Vos abonnés participent-ils activement à la prévention, par exemple en vous signalant des situations suspectes ou en vous demandant conseil ?
Bien sûr. D’ailleurs, la plupart des mes publications découlent d’informations reçues de la « communauté ecop » (sourire).
Quels sont aujourd’hui les principaux défis dans l’espace numérique ?
Pour moi, les principaux défis sont les multiplications des arnaques en ligne et l’amélioration des modes opératoires, notamment grâce à l’IA, le cyberharcèlement, la désinformation, l’utilisation des logiciels de messagerie par le crime organisé et la radicalisation en ligne.
Considérez-vous l’intelligence artificielle comme un allié dans votre travail ou, au contraire, comme un danger supplémentaire ?
L’intelligence artificielle peut être à la fois une alliée et une ennemie. Si elle facilite la création d’arnaques par les escrocs, elle offre également de puissants outils pour les détecter et les prévenir.
Comment imaginez-vous la prévention de la criminalité dans dix ans ?
Je pense que les gens deviendront de plus en plus méfiants face à ce qu’ils voient sur Internet. Même si les canaux numériques resteront essentiels pour informer la population, l’accent devra être mis sur la relation, la proximité et la confiance, surtout avec les jeunes.

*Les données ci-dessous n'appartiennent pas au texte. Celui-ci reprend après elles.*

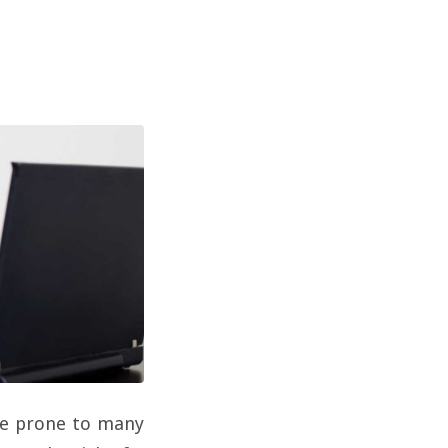
are prone to many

Quel est le message que vous aimeriez faire passer à l’ensemble de vos abonnés ?
Les arnaques, les faux profils, les liens douteux et les promesses trop belles pour être vraies font aujourd’hui partie de la criminalité du quotidien.

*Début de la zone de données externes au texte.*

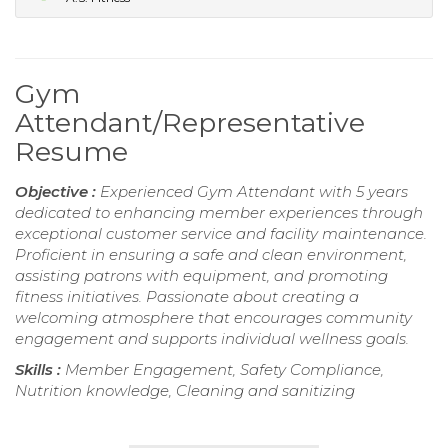
Gym
Attendant/Representative
Resume
Objective :
Experienced Gym Attendant with 5 years
dedicated to enhancing member experiences through
exceptional customer service and facility maintenance.
Proficient in ensuring a safe and clean environment,
assisting patrons with equipment, and promoting
fitness initiatives. Passionate about creating a
welcoming atmosphere that encourages community
engagement and supports individual wellness goals.
Skills :
Member Engagement, Safety Compliance,
Nutrition knowledge, Cleaning and sanitizing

Avant de cliquer ou de payer, prenez 10 secondes pour réfléchir, vérifiez la source, méfiez-vous de l’urgence et de la pression.
En parlant de ces arnaques autour de vous, en les signalant et en restant vigilants, vous devenez acteurs de la prévention. La sécurité, en ligne comme ailleurs, est l’affaire de toutes et tous.
Un grand merci à François Nanchen pour cet entretien ainsi que pour son engagement quotidien en faveur de la prévention de la criminalité.